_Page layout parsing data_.
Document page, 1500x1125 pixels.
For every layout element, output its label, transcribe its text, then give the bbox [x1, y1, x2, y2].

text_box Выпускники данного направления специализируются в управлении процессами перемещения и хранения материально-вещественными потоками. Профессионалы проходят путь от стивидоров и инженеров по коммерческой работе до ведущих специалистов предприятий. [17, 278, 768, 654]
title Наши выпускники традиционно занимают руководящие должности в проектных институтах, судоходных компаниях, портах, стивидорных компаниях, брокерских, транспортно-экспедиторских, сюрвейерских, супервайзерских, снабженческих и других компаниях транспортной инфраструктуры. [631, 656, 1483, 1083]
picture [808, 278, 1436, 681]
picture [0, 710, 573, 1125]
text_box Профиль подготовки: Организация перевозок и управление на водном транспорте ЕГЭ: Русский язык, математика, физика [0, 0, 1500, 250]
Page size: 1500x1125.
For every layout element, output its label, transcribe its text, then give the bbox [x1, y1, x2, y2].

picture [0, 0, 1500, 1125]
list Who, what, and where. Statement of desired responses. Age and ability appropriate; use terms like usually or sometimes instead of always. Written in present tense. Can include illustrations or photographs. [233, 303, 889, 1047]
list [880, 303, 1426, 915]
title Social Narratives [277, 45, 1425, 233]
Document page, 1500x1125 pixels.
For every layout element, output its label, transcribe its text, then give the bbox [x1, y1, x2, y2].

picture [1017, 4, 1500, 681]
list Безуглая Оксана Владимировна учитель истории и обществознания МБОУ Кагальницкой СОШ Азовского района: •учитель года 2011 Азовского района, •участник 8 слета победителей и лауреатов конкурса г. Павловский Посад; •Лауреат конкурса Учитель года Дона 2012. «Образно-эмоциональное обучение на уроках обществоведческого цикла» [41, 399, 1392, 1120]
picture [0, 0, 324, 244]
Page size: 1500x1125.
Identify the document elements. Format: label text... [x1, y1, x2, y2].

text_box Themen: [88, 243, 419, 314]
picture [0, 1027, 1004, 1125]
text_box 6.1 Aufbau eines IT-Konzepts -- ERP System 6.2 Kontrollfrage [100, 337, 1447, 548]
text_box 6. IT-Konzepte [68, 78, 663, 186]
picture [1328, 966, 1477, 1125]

_TASK DESCRIPTION_.
From the first line to the last, return the data above exactly.

_REPLY_.
Document page, 1500x1125 pixels.
For every layout element, output its label, transcribe its text, then give the bbox [x1, y1, x2, y2].

text_box Выпускники данного направления специализируются в управлении процессами перемещения и хранения материально-вещественными потоками. Профессионалы проходят путь от стивидоров и инженеров по коммерческой работе до ведущих специалистов предприятий. [17, 278, 768, 654]
title Наши выпускники традиционно занимают руководящие должности в проектных институтах, судоходных компаниях, портах, стивидорных компаниях, брокерских, транспортно-экспедиторских, сюрвейерских, супервайзерских, снабженческих и других компаниях транспортной инфраструктуры. [631, 656, 1483, 1083]
picture [808, 278, 1436, 681]
picture [0, 710, 573, 1125]
text_box Профиль подготовки: Организация перевозок и управление на водном транспорте ЕГЭ: Русский язык, математика, физика [0, 0, 1500, 250]
Page size: 1500x1125.
For every layout element, output its label, transcribe its text, then give the bbox [x1, y1, x2, y2].

picture [0, 0, 1500, 1125]
list Who, what, and where. Statement of desired responses. Age and ability appropriate; use terms like usually or sometimes instead of always. Written in present tense. Can include illustrations or photographs. [233, 303, 889, 1047]
list [880, 303, 1426, 915]
title Social Narratives [277, 45, 1425, 233]
Document page, 1500x1125 pixels.
For every layout element, output its label, transcribe its text, then give the bbox [x1, y1, x2, y2].

picture [1017, 4, 1500, 681]
list Безуглая Оксана Владимировна учитель истории и обществознания МБОУ Кагальницкой СОШ Азовского района: •учитель года 2011 Азовского района, •участник 8 слета победителей и лауреатов конкурса г. Павловский Посад; •Лауреат конкурса Учитель года Дона 2012. «Образно-эмоциональное обучение на уроках обществоведческого цикла» [41, 399, 1392, 1120]
picture [0, 0, 324, 244]
Page size: 1500x1125.
Identify the document elements. Format: label text... [x1, y1, x2, y2].

text_box Themen: [88, 243, 419, 314]
picture [0, 1027, 1004, 1125]
text_box 6.1 Aufbau eines IT-Konzepts -- ERP System 6.2 Kontrollfrage [100, 337, 1447, 548]
text_box 6. IT-Konzepte [68, 78, 663, 186]
picture [1328, 966, 1477, 1125]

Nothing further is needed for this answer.